Fowler's Lack of a Break on February 8, 2000
Lastly, the Plaintiffs argue that the FAA negligently permitted Fowler to work without a break as required by FAA Order 7031.2. Again, Fowler was not an FAA employee; and the FAA cannot be held vicariously liable for the negligent acts of Fowler. In addition, "[n]either can the FAA be held responsible for merely failing to monitor Midwest's compliance with safety or staffing needs." Alinsky I, 156 F. Supp. 2d at 914, citing Varig, 467 U.S. 819-21; Kirchman v. United States, 8 F.3d 1273, 1276-77 (8th Cir. 1993); see also Alinsky II, 415 F.3d at 647 (affirming Alinsky I and holding that "the discretionary function exemption protects the Government from liability for claims premised on the lack of training, oversight, or qualifications of air-traffic controllers, since the Government acted within its discretion to contract those responsibilities out to Midwest.").
Comparative Negligence of Collins
Collins owed a duty of reasonable care to Luscher and Hock while operating his aircraft. Collins breached the duty of reasonable care by failing to accurately identify his position upon approach of WRA. Collins' breach of his duty was a proximate cause of Plaintiffs' injuries and resulting damages. Collins' percentage of fault is five percent.
ORDER
IT IS THEREFORE ORDERED that judgment be entered in favor of Defendant, the United States of America.Based upon the admission of liability by Defendant, Midwest Air Traffic Control Services, Inc., and the March 8, 2007 Preliminary Order of Partial Findings, judgment is entered against Midwest Air Traffic Control Services, Inc. in the amount of $999,900.00.

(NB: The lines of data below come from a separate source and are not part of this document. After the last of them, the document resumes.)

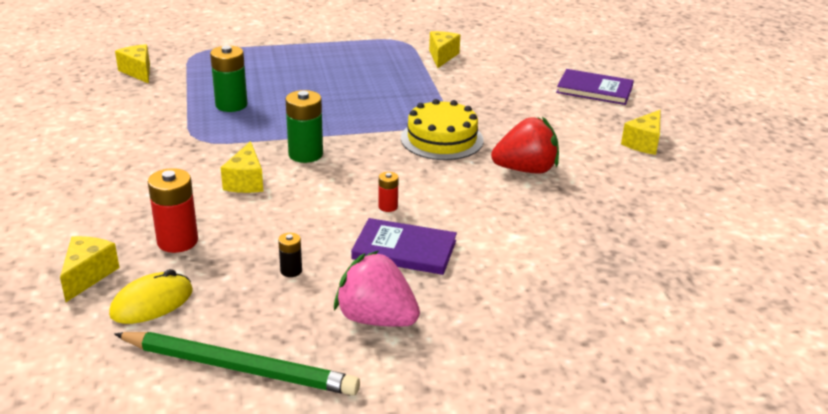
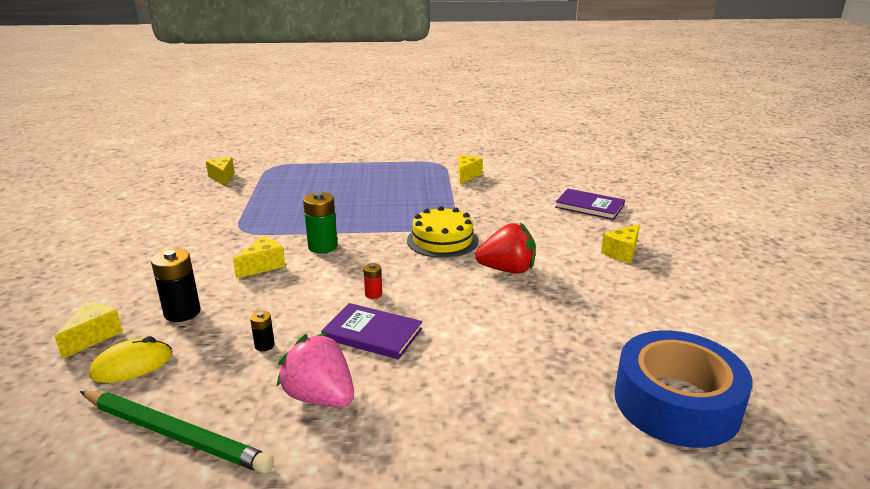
camera: 10 degrees right, 5 degrees down
(177, 241) = (182, 312): red battery -> black battery
(231, 105) = (281, 205): green battery -> none
(246, 182) = (263, 266): yellow cheese -> yellow cheese turned 150 degrees counterclockwise
(731, 295) = (676, 402): none -> blue tape

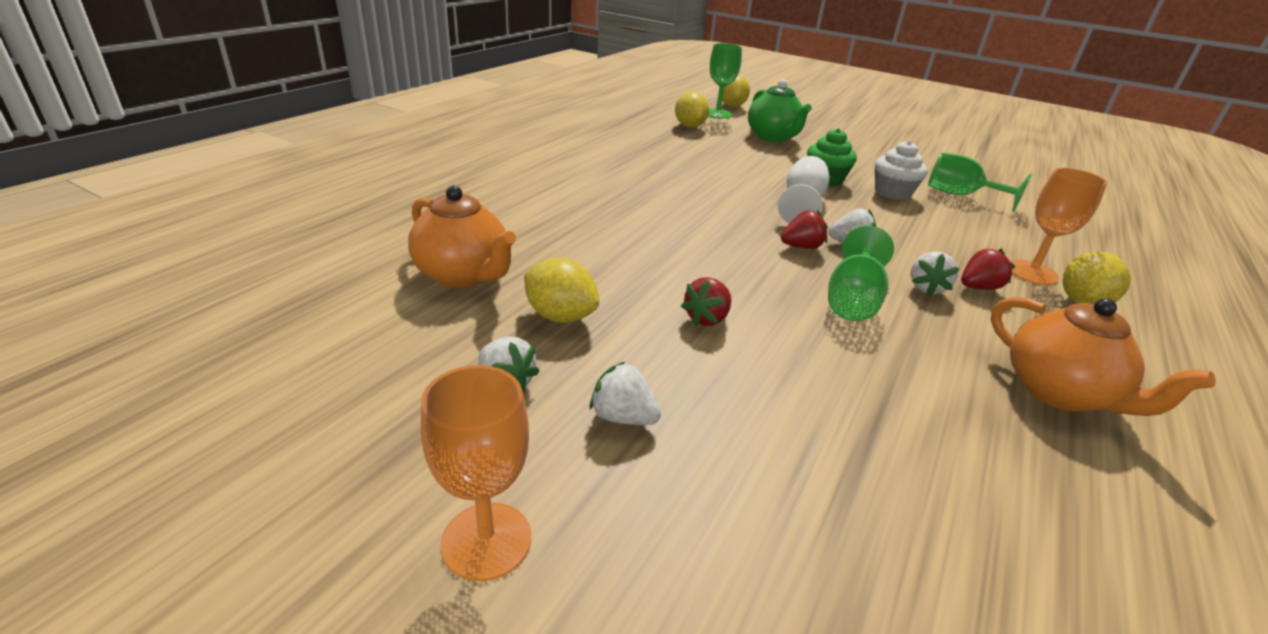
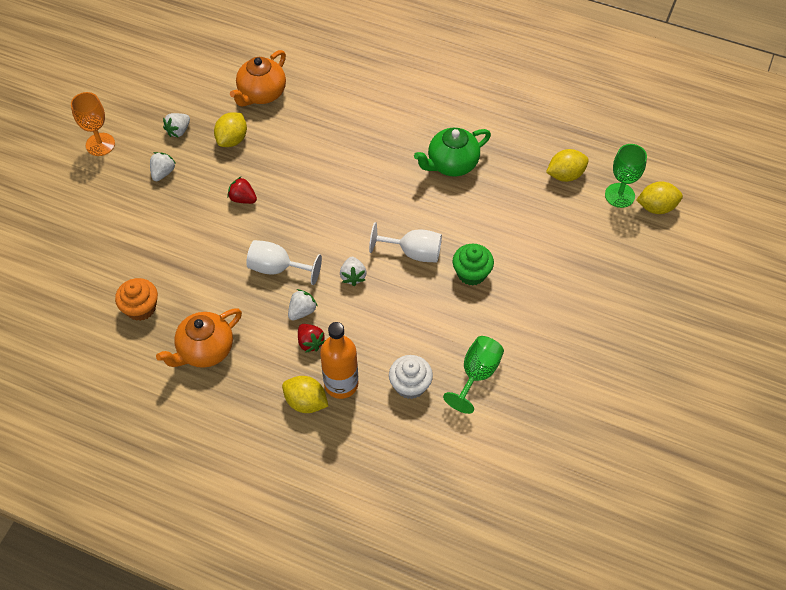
camera: 85 degrees right, 25 degrees up
(773, 137) = (568, 240): green teapot -> green teapot (451, 164)
(801, 247) = (340, 247): red strawberry -> none
(852, 300) = (277, 268): green goblet -> white goblet
(892, 193) = (461, 320): white cupcake -> white cupcake (410, 385)
(926, 288) = (302, 311): white strawberry -> white strawberry turned 120 degrees clockwise
(1011, 481) = (141, 308): none -> orange cupcake
(1032, 273) = (341, 384): orange goblet -> orange bottle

Based on the March 8, 2007 Preliminary Order of Partial Findings, judgment is entered against: (1) Midwest Air Traffic Control Services, Inc. on its claims of contribution and/or comparative fault against the Estate of Sharon Hock; (2) Midwest Air Traffic Control Services, Inc. as to its affirmative defenses 1, 2, and 3; (3) the United States of America on its claims of comparative fault against the Estate of Hock; (4) the United States of America on its claims of comparative fault against the Estate of Luscher; (5) Midwest Air Traffic Control Services, Inc. and the United States of America on their claims of contributory fault against ATE of Illinois and Scott Chomicz.